Handling Imbalanced Data — SMOTE & Class Weights
Two main strategies for imbalanced classification: (1) Adjust the algorithm — use class_weight='balanced' to penalize majority class misclassification less; no data modification needed, simple and fast. (2) Resample the data — SMOTE (Synthetic Minority Oversampling Technique) creates synthetic minority class samples based on feature-space interpolation between existing minority examples.

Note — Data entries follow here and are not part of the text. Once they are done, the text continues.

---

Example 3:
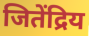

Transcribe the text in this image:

जितेंद्रिय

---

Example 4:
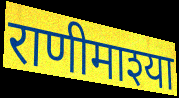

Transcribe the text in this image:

राणीमाश्या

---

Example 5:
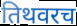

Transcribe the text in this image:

तिथवरच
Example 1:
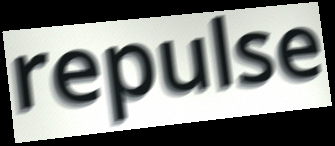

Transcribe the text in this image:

repulse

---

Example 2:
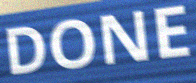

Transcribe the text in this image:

DONE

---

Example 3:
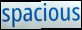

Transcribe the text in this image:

spacious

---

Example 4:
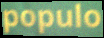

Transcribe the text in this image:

populo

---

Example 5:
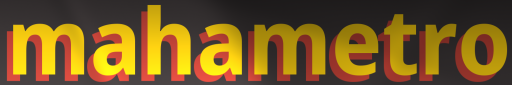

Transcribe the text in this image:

mahametro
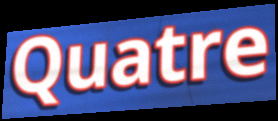
Quatre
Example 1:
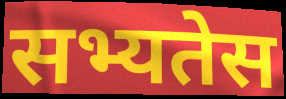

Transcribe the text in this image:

सभ्यतेस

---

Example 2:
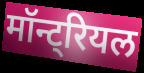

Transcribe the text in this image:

मॉन्ट्रियल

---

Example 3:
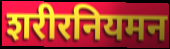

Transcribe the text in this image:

शरीरनियमन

SMOTE works better for severe imbalance.
Class Weights and SMOTE Oversampling
import numpy as np
import pandas as pd
from sklearn.datasets import make_classification
from sklearn.model_selection import train_test_split, StratifiedKFold, cross_val_score
from sklearn.linear_model import LogisticRegression
from sklearn.ensemble import RandomForestClassifier
from sklearn.metrics import classification_report, roc_auc_score
from imblearn.over_sampling import SMOTE
from imblearn.pipeline import Pipeline as ImbPipeline
np.random.seed(42)
# IMBALANCED DATASET: 5% positive class (realistic churn scenario)
X, y = make_classification(
n_samples=5000, n_features=10, n_informative=5,
weights=[0.95, 0.05], # 95% class 0, 5% class 1
random_state=42,
)
print(f"Class distribution: {np.bincount(y)} (ratio {np.bincount(y)[0]/np.bincount(y)[1]:.0f}:1)")

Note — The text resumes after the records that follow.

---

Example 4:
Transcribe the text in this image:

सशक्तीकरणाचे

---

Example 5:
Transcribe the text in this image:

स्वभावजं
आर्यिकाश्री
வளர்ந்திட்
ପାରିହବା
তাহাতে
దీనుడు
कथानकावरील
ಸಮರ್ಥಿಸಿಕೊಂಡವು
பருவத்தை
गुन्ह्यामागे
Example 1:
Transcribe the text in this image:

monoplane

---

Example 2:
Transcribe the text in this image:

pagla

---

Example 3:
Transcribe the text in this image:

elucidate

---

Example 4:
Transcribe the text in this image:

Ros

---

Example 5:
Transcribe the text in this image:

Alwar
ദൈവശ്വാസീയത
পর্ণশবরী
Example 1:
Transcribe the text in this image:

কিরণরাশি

X_train, X_test, y_train, y_test = train_test_split(X, y, test_size=0.2, random_state=42, stratify=y)
# APPROACH 1: NO ADJUSTMENT (wrong -- shows the problem)
model_naive = LogisticRegression(max_iter=1000, random_state=42)
model_naive.fit(X_train, y_train)
print("\nNaive model (no imbalance handling):")
print(classification_report(y_test, model_naive.predict(X_test), target_names=["no churn", "churn"], digits=3))
# APPROACH 2: CLASS WEIGHTS
model_weighted = LogisticRegression(class_weight="balanced", max_iter=1000, random_state=42)
model_weighted.fit(X_train, y_train)
print("\nClass-weighted model:")
print(classification_report(y_test, model_weighted.predict(X_test), target_names=["no churn", "churn"], digits=3))
# APPROACH 3: SMOTE -- synthetic minority oversampling
# IMPORTANT: SMOTE must be applied ONLY to training data
smote = SMOTE(sampling_strategy=0.3, random_state=42) # make minority 30% of majority
X_train_resampled, y_train_resampled = smote.fit_resample(X_train, y_train)
print(f"\nAfter SMOTE: {np.bincount(y_train_resampled)} (was {np.bincount(y_train)})")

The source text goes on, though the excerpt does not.